Study Guide

The Immortal Life of Henrietta Lacks Chapter 32

By Rebecca Skloot

Chapter 32

"All That's My Mother" (2001)

  • Deborah, Zakariyya and Skloot head to Hopkins to meet Lengauer and see the HeLa cells.
  • Lengauer treats the Lacks children with respect and understands that they need basic but thorough explanations about what they're about to see.
  • He gives them a tour of the lab, showing them where the cells are stored and how they're processed. Deborah's a little terrified of it all.
  • And there's so much of Henrietta's cells in the freezers there. It's kind of hard for the Lacks children to take in the scope of it all.
  • Lengauer explains that there's a special room just for HeLa cells to minimize contamination. Deborah knows about this from her research. Lengauer's impressed.
  • Lengauer and Deborah joke that the contamination was just Henrietta getting a little revenge for her treatment by the scientific community.
  • He gives a vial of cells to Deborah to hold. She warms it in her hands and whispers to it, as though she were talking to her mother.
  • Then Lengauer shows them the cells under the microscope. They're alive and dividing right before Deborah and Zakariyya's eyes. He carefully explains about cell division.
  • He explains DNA and why it's important, how scientists use it for research.
  • Lengauer also explains to Deborah that Henrietta's cancer, though caused by a glitch on her DNA, was not heritable by her children. It's the first time that Deborah has heard this.
  • She also learns for the first time that HeLa cells are all cancer. Nothing of her mother's normal cells is present in them.
  • Zakariyya asks an important question: why aren't HeLa cells black when their mother was black? Lengauer explains that cells are colorless unless they're dyed like in the picture he gave them.
  • Lengauer tells them that he thinks Hopkins didn't handle the HeLa situation well. He feels that scientists forgot that HeLa came from a real person with a real family.
  • He tells Zakariyya that he doesn't blame him for being angry with Gey and all the researchers at Hopkins.
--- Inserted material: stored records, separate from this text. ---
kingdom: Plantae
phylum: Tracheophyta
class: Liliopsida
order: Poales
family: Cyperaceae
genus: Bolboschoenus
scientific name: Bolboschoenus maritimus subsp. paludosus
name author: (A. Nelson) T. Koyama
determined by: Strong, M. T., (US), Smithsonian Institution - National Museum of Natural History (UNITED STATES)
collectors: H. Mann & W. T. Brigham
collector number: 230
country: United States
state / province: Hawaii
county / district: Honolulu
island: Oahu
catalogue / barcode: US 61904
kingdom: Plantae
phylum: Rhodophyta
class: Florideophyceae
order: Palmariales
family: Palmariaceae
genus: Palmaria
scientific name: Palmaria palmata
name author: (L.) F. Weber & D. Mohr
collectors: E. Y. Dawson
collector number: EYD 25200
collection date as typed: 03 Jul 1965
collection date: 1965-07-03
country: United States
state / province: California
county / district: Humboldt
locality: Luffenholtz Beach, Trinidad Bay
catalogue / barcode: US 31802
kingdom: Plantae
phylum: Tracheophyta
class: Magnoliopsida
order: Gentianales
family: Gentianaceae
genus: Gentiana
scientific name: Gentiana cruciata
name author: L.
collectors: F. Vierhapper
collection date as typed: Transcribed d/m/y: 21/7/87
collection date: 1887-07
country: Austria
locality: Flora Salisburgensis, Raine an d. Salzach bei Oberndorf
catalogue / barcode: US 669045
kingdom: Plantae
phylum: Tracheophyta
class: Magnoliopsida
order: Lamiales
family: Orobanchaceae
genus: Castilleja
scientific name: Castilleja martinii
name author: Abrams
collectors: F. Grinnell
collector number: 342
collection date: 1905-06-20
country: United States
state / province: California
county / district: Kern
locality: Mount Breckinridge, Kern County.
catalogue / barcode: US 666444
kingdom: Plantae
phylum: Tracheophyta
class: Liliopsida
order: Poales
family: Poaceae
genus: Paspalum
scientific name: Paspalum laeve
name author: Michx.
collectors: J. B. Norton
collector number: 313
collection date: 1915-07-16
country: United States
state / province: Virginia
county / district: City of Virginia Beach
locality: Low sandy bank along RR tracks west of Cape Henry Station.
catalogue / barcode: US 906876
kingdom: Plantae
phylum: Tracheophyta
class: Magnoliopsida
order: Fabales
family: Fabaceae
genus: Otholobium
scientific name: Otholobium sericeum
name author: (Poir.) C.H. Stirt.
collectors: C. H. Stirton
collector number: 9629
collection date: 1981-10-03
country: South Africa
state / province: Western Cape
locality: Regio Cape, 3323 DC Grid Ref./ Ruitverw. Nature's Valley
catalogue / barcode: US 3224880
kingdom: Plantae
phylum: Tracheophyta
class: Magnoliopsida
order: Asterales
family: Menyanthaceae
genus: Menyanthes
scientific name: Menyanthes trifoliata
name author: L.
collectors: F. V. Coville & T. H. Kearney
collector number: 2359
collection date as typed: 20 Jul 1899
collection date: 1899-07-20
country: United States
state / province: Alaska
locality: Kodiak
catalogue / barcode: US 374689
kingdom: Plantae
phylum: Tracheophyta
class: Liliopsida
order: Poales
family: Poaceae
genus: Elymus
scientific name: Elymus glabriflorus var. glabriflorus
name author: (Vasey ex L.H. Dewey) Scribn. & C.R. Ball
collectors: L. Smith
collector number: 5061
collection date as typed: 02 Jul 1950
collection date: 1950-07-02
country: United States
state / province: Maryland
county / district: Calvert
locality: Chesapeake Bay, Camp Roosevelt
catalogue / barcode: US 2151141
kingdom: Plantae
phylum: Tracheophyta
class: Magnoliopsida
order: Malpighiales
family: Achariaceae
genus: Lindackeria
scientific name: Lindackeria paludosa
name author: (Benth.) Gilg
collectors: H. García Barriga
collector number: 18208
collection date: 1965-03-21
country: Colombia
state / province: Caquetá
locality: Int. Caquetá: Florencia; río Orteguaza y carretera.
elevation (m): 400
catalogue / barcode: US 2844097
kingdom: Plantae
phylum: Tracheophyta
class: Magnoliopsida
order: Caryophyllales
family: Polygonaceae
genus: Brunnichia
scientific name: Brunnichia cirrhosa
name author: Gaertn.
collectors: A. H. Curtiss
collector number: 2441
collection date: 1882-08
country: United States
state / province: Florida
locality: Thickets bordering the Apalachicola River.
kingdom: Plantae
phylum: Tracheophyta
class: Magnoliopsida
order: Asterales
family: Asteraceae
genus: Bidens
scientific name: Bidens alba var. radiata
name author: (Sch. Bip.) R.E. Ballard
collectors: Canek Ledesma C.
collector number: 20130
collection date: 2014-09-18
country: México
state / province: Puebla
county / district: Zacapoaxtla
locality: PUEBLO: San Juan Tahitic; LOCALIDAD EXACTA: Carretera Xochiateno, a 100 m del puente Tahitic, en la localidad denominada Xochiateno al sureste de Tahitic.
Lengauer also believes that they should get some money from HeLa cells.
  • In the end, both Deborah and Zakariyya feel more at peace with the cells and the research being done with them.
  • Zakariyya even thanks Lengauer and Skloot as they leave.
  • Deborah remarks to Skloot that Skloot has witnessed a real miracle: her brother being grateful and calm.
  • This is an amazing chapter. Lengauer has been respectful, candid, informative, and non-condescending. He even apologizes on behalf of the scientific community.
  • It's a very healing experience for these traumatized children of Henrietta.